Aclara Biosciences
- Industry: Medical technology
- Predecessor: Soane Technologies
- Founded: May 5, 1995
- Defunct: December 10, 2004
- Fate: Defunct
- Successor: Virologic
- Headquarters: Mountain View, California, United States
- Key people: Thomas Klopack (CEO)
- Number of employees: >170 (2003)

= Aclara Biosciences =

Aclara Biosciences, Inc. (also stylized as ACLARA Biosciences) was a medical technology company, focused on developing applications of microfluidics for use in laboratory testing. It was publicly traded on NASDAQ under the symbol ACLA.
==History==
Aclara Biosciences was founded in 1995 as Soane BioSciences, Inc. in Delaware, and was renamed Aclara Biosciences, Inc. in 1998. The company subsequently relocated its headquarters to Mountain View, California, and its initial public offering of 9 million shares took place on the NASDAQ stock exchange in March 2000. Also in 2000, Aclara was sued by Caliper Technologies for allegedly misappropriating Caliper's trade secrets in regard to the latter company's microfluidics technology.
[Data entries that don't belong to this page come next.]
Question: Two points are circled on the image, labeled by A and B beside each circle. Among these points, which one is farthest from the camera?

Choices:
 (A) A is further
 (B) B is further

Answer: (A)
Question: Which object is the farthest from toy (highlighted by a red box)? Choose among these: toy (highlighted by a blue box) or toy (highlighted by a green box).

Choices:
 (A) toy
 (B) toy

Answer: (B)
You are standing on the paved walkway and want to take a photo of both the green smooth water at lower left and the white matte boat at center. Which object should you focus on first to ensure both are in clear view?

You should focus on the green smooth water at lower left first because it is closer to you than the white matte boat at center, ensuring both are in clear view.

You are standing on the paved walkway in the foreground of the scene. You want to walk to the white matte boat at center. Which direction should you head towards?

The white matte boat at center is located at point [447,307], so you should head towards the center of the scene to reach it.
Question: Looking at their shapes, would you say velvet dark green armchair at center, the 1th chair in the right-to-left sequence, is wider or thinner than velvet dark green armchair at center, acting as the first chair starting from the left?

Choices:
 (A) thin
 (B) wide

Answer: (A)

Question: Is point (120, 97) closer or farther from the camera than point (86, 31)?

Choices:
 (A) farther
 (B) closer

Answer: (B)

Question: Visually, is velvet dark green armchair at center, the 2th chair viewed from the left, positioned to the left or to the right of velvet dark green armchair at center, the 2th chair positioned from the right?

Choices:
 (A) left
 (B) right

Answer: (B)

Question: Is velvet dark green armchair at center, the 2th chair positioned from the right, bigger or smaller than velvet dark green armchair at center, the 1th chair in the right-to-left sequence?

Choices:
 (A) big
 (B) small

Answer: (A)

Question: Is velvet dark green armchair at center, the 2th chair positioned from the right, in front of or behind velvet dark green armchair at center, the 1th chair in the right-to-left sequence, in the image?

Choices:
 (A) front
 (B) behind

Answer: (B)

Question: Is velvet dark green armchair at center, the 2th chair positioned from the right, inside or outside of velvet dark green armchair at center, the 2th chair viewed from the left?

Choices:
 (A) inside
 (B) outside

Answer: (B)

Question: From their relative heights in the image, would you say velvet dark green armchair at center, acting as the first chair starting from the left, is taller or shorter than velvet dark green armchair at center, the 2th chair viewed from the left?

This suit represented one of several legal battles between the two companies, each of which accused the other of infringing on their patents. On October 26, 2000, a jury in California found Aclara guilty of misappropriating trade secrets and awarded Caliper $52,568,000. In 2004, it was reported that Aclara would be purchased by Virologic for $180 million in stock, the equivalent of $4.78 per share. In December 2004, Virologic completed its acquisition of Aclara for $160 million in stock; each of Aclara's shareholders received 1.7 shares of Virologic stock for each share of Aclara stock they had owned.

==Products==
Aclara received 96 patents during its history. Its best-known product was its proprietary eTag (short for "electrophoretic tag") assay technology designed for use on proteins and nucleic acids. In October 2004, Aclara entered into an arrangement with GlaxoSmithKline to test these assays for potential use in cancer drug development.